*** Opening Data provided ***

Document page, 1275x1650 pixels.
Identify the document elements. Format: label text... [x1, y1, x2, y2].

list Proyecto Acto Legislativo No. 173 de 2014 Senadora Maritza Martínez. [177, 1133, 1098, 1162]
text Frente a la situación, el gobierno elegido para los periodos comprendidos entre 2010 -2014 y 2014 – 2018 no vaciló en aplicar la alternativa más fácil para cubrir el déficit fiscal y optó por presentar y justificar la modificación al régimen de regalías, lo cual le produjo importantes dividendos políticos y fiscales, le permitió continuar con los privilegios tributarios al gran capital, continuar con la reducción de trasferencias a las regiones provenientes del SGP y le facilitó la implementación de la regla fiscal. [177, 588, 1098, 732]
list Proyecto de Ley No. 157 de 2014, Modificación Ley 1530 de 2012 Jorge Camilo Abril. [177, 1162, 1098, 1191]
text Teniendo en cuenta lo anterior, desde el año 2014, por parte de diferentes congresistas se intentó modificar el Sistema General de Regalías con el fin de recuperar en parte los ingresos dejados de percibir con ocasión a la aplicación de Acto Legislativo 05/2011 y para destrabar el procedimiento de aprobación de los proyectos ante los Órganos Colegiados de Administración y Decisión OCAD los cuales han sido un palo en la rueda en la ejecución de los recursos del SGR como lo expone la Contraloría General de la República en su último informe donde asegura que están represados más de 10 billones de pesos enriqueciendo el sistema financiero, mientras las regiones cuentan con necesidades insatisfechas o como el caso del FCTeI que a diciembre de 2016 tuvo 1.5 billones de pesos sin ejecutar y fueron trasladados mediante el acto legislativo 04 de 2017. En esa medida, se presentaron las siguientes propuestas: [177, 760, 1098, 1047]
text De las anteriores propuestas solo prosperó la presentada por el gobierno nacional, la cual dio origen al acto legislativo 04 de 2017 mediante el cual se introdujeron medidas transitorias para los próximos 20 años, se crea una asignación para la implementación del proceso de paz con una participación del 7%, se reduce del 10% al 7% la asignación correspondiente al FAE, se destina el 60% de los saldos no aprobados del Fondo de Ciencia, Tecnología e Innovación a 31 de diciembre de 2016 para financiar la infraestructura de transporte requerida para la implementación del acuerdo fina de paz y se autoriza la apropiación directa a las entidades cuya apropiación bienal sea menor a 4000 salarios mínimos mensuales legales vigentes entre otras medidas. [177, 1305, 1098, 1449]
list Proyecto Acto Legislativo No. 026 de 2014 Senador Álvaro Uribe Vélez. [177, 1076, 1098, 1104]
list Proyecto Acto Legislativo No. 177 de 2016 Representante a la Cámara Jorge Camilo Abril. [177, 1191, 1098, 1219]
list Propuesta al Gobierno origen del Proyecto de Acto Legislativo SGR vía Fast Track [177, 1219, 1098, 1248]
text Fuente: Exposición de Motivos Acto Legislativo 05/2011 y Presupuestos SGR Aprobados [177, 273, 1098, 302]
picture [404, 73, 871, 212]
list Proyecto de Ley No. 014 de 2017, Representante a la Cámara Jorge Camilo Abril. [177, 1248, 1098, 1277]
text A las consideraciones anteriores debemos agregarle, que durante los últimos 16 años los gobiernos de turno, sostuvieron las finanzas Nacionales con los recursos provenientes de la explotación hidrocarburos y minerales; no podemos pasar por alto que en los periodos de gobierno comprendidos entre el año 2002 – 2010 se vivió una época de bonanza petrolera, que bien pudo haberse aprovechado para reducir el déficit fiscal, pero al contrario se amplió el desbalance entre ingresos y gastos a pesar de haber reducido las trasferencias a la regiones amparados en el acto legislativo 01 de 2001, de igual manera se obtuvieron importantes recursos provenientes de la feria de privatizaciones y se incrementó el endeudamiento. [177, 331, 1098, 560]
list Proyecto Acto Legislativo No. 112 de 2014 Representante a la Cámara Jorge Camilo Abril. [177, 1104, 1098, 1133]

*** Closing Data provided ***

§ Assignment
Every line above must be repeated exactly as it appears.

§ Answer space
Document page, 1275x1650 pixels.
Identify the document elements. Format: label text... [x1, y1, x2, y2].

list Proyecto Acto Legislativo No. 173 de 2014 Senadora Maritza Martínez. [177, 1133, 1098, 1162]
text Frente a la situación, el gobierno elegido para los periodos comprendidos entre 2010 -2014 y 2014 – 2018 no vaciló en aplicar la alternativa más fácil para cubrir el déficit fiscal y optó por presentar y justificar la modificación al régimen de regalías, lo cual le produjo importantes dividendos políticos y fiscales, le permitió continuar con los privilegios tributarios al gran capital, continuar con la reducción de trasferencias a las regiones provenientes del SGP y le facilitó la implementación de la regla fiscal. [177, 588, 1098, 732]
list Proyecto de Ley No. 157 de 2014, Modificación Ley 1530 de 2012 Jorge Camilo Abril. [177, 1162, 1098, 1191]
text Teniendo en cuenta lo anterior, desde el año 2014, por parte de diferentes congresistas se intentó modificar el Sistema General de Regalías con el fin de recuperar en parte los ingresos dejados de percibir con ocasión a la aplicación de Acto Legislativo 05/2011 y para destrabar el procedimiento de aprobación de los proyectos ante los Órganos Colegiados de Administración y Decisión OCAD los cuales han sido un palo en la rueda en la ejecución de los recursos del SGR como lo expone la Contraloría General de la República en su último informe donde asegura que están represados más de 10 billones de pesos enriqueciendo el sistema financiero, mientras las regiones cuentan con necesidades insatisfechas o como el caso del FCTeI que a diciembre de 2016 tuvo 1.5 billones de pesos sin ejecutar y fueron trasladados mediante el acto legislativo 04 de 2017. En esa medida, se presentaron las siguientes propuestas: [177, 760, 1098, 1047]
text De las anteriores propuestas solo prosperó la presentada por el gobierno nacional, la cual dio origen al acto legislativo 04 de 2017 mediante el cual se introdujeron medidas transitorias para los próximos 20 años, se crea una asignación para la implementación del proceso de paz con una participación del 7%, se reduce del 10% al 7% la asignación correspondiente al FAE, se destina el 60% de los saldos no aprobados del Fondo de Ciencia, Tecnología e Innovación a 31 de diciembre de 2016 para financiar la infraestructura de transporte requerida para la implementación del acuerdo fina de paz y se autoriza la apropiación directa a las entidades cuya apropiación bienal sea menor a 4000 salarios mínimos mensuales legales vigentes entre otras medidas. [177, 1305, 1098, 1449]
list Proyecto Acto Legislativo No. 026 de 2014 Senador Álvaro Uribe Vélez. [177, 1076, 1098, 1104]
list Proyecto Acto Legislativo No. 177 de 2016 Representante a la Cámara Jorge Camilo Abril. [177, 1191, 1098, 1219]
list Propuesta al Gobierno origen del Proyecto de Acto Legislativo SGR vía Fast Track [177, 1219, 1098, 1248]
text Fuente: Exposición de Motivos Acto Legislativo 05/2011 y Presupuestos SGR Aprobados [177, 273, 1098, 302]
picture [404, 73, 871, 212]
list Proyecto de Ley No. 014 de 2017, Representante a la Cámara Jorge Camilo Abril. [177, 1248, 1098, 1277]
text A las consideraciones anteriores debemos agregarle, que durante los últimos 16 años los gobiernos de turno, sostuvieron las finanzas Nacionales con los recursos provenientes de la explotación hidrocarburos y minerales; no podemos pasar por alto que en los periodos de gobierno comprendidos entre el año 2002 – 2010 se vivió una época de bonanza petrolera, que bien pudo haberse aprovechado para reducir el déficit fiscal, pero al contrario se amplió el desbalance entre ingresos y gastos a pesar de haber reducido las trasferencias a la regiones amparados en el acto legislativo 01 de 2001, de igual manera se obtuvieron importantes recursos provenientes de la feria de privatizaciones y se incrementó el endeudamiento. [177, 331, 1098, 560]
list Proyecto Acto Legislativo No. 112 de 2014 Representante a la Cámara Jorge Camilo Abril. [177, 1104, 1098, 1133]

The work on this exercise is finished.